= Beginning of Section =

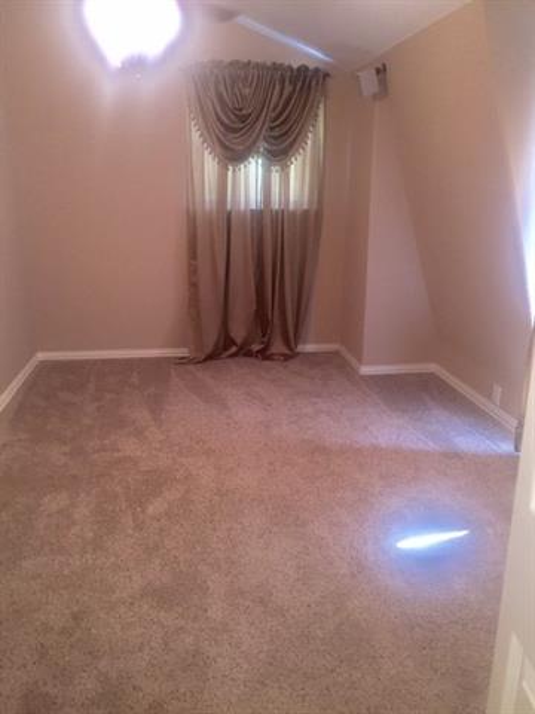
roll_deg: -0.8
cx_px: 268
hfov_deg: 48.2
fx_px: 598
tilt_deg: -14.4
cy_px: 357
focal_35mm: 29
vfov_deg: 61.7
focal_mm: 4.15
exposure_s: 1/30
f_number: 2.2
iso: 80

= End of Section =

• _Exercise requirements_: Everything in the material must be duplicated exactly, except the pictures.

• _Written response_:
roll_deg: -0.8
cx_px: 268
hfov_deg: 48.2
fx_px: 598
tilt_deg: -14.4
cy_px: 357
focal_35mm: 29
vfov_deg: 61.7
focal_mm: 4.15
exposure_s: 1/30
f_number: 2.2
iso: 80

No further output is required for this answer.